Si bien descarta su salida de la Eurozona

La CE dirigirá el miércoles una severa advertencia a Grecia por su deriva económica

La Comisión Europea (CE) tiene previsto dirigir el próximo miércoles, 3 de febrero, su más severa advertencia a Grecia por la deriva de sus finanzas públicas y la inconsistencia de su política económica, que no pueden imputarse a la crisis.

Por primera vez, el Ejecutivo comunitario recurrirá a todos los instrumentos legales a su disposición para lanzar una alerta a un miembro de la Eurozona que ha vulnerado no sólo la disciplina presupuestaria, sino también las orientaciones macroeconómicas aprobadas por la UE.

Fuentes comunitarias han confirmado hoy que el problema griego constituirá el único debate de la reunión del día 3, la última del actual Colegio de comisarios.

La portavoz de Asuntos Económicos y Monetarios, Amelia Torres, ha vuelto a rechazar hoy, no obstante, todos los rumores acerca de una eventual salida de Grecia de la Eurozona.

Esas especulaciones, alimentadas por el creciente nerviosismo en el mercado de bonos, "no son realistas", según la portavoz.

La Comisión tiene previsto tomar tres decisiones combinadas en relación con Grecia: propondrá recomendaciones para que corrija a la mayor brevedad su déficit público excesivo, activará la advertencia prevista en el Tratado para los casos de incumplimiento de las orientaciones macroeconómicas comunes, y le dictará una serie de reformas urgentes para acabar con el escándalo de sus estadísticas falsas.

Por lo que respecta al déficit excesivo, la recomendación que tiene previsto aprobar la CE constituye una fase avanzada del procedimiento y significa poner las finanzas públicas griegas bajo la vigilancia directa de Bruselas.

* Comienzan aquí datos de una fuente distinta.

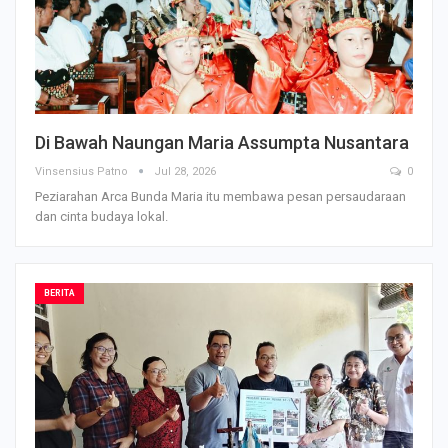
Di Bawah Naungan Maria Assumpta Nusantara
Vinsensius Patno
Jul 28, 2026
0
Peziarahan Arca Bunda Maria itu membawa pesan persaudaraan
dan cinta budaya lokal.
BERITA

Si la aprueban en febrero los ministros del Consejo Ecofin, la UE dará un ultimátum de cuatro meses a Atenas para que tome medidas correctivas.

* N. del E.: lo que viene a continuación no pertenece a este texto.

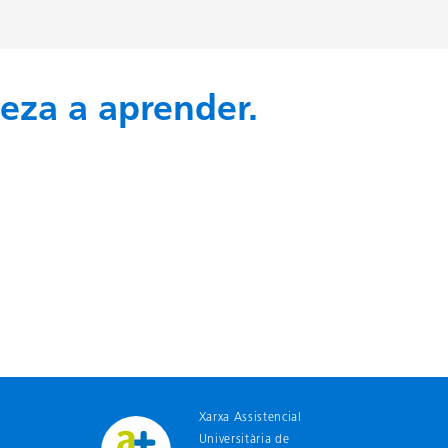
eza a aprender.
Xarxa Assistencial
Universitària de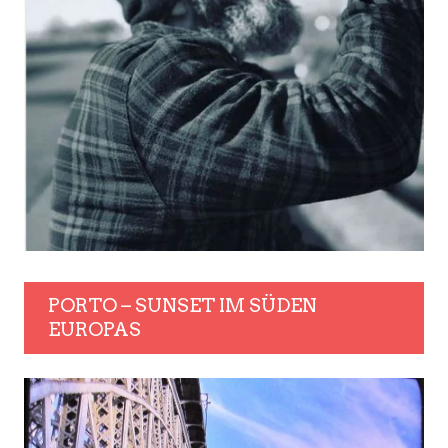
PORTO – SUNSET IM SÜDEN
EUROPAS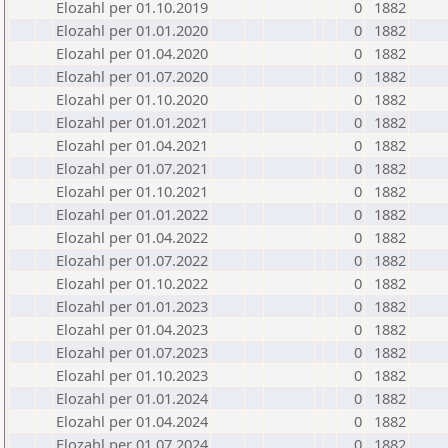
Elozahl per 01.10.2019
0
1882
Elozahl per 01.01.2020
0
1882
Elozahl per 01.04.2020
0
1882
Elozahl per 01.07.2020
0
1882
Elozahl per 01.10.2020
0
1882
Elozahl per 01.01.2021
0
1882
Elozahl per 01.04.2021
0
1882
Elozahl per 01.07.2021
0
1882
Elozahl per 01.10.2021
0
1882
Elozahl per 01.01.2022
0
1882
Elozahl per 01.04.2022
0
1882
Elozahl per 01.07.2022
0
1882
Elozahl per 01.10.2022
0
1882
Elozahl per 01.01.2023
0
1882
Elozahl per 01.04.2023
0
1882
Elozahl per 01.07.2023
0
1882
Elozahl per 01.10.2023
0
1882
Elozahl per 01.01.2024
0
1882
Elozahl per 01.04.2024
0
1882
Elozahl per 01.07.2024
0
1882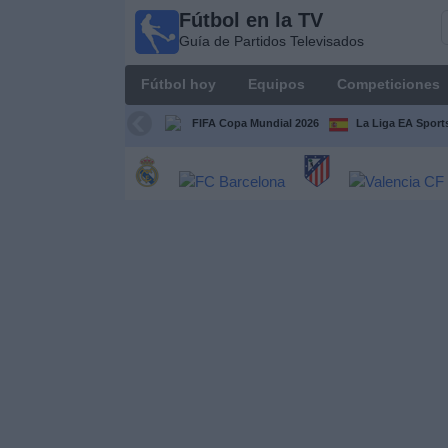
Fútbol en la TV
Fútbol
Guía de Partidos Televisados
en la
TV
Fútbol hoy
Equipos
Competiciones
Guía de
Partidos
FIFA Copa Mundial 2026
La Liga EA Sport
Televisados
Fútbol
hoy
Equipos
Competiciones
Canales
TV
Otros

Cuando Grecia fue expedientada por déficit excesivo, en abril de 2009, el déficit oficial estimado para 2008 se situaba en el 3,7% del PIB. En diciembre, el nuevo Gobierno socialista informó a Bruselas de que el déficit de ese año había sido revisado hasta el 7,7%, como resultado de agujeros contables, y anunció que en 2009 superaría el 12%.

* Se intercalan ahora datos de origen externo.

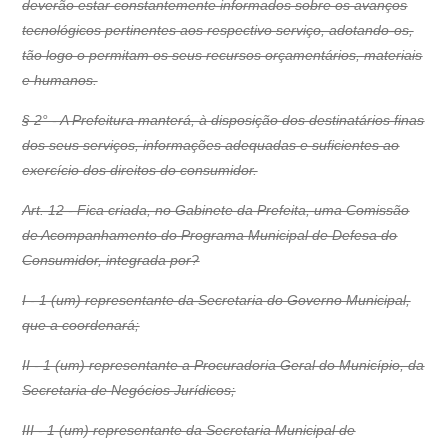
deverão estar constantemente informados sobre os avanços
tecnológicos pertinentes aos respectivo serviço, adotando-os,
tão logo o permitam os seus recursos orçamentários, materiais
e humanos.
§ 2° - A Prefeitura manterá, à disposição dos destinatários finas
dos seus serviços, informações adequadas e suficientes ao
exercício dos direitos do consumidor.
Art. 12 - Fica criada, no Gabinete da Prefeita, uma Comissão
de Acompanhamento do Programa Municipal de Defesa do
Consumidor, integrada por?
I - 1 (um) representante da Secretaria do Governo Municipal,
que a coordenará;
II - 1 (um) representante a Procuradoria Geral do Município, da
Secretaria de Negócios Jurídicos;
III - 1 (um) representante da Secretaria Municipal de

Con sus decisiones y recomendaciones del miércoles, la Comisión pretende asegurarse de que el déficit griego es corregido urgentemente y de que el gobierno "llevará a cabo políticas económicas que aumenten la competitividad y sean consistentes con el interés común".

Además, quiere que Atenas "haga frente a los fallos sistémicos y a las debilidades que han sido señaladas" en su sistema estadístico y envíe datos presupuestarios fiables en los plazos fijados.

Como ya anunció en la reunión del Consejo Ecofin, el comisario Joaquín Almunia propondrá igualmente un aumento de los poderes de la oficina de estadística comunitaria, Eurostat, para que pueda auditar los datos enviados por los estados miembros.

Almunia, que pasará a la cartera de Competencia en la próxima Comisión, ofrecerá el miércoles a mediodía una rueda de prensa sobre la situación de Grecia.

La negativa de Bruselas a considerar la quiebra o expulsión de un miembro de la Eurozona está en línea con las opiniones expresadas ayer en el Foro económico de Davos (Suiza) por el presidente del Banco Central Europeo (BCE), Jean-Claude Trichet; el presidente del Gobierno español, José Luis Rodríguez Zapatero, y por el propio primer ministro griego, Giorgos Papandreu.

Papandreu defendió ayer la credibilidad de la economía helena y dijo que percibe "ataques contra la zona del euro por intereses políticos o financieros en los que algunos países han sido usados con frecuencia como los enclenques del área euro".

En los últimos meses, la credibilidad de la economía griega y la capacidad del Gobierno heleno para poner en marcha las reformas necesarias han sido puestas en duda por los mercados, lo que le está suponiendo a Atenas un encarecimiento de su financiación.

La última versión del programa de estabilidad de Grecia, sobre la que se pronunciará el miércoles la Comisión, prevé que el déficit se reduzca al 3% en 2012, unos planes que los mercados financieros han calificado de muy ambiciosos.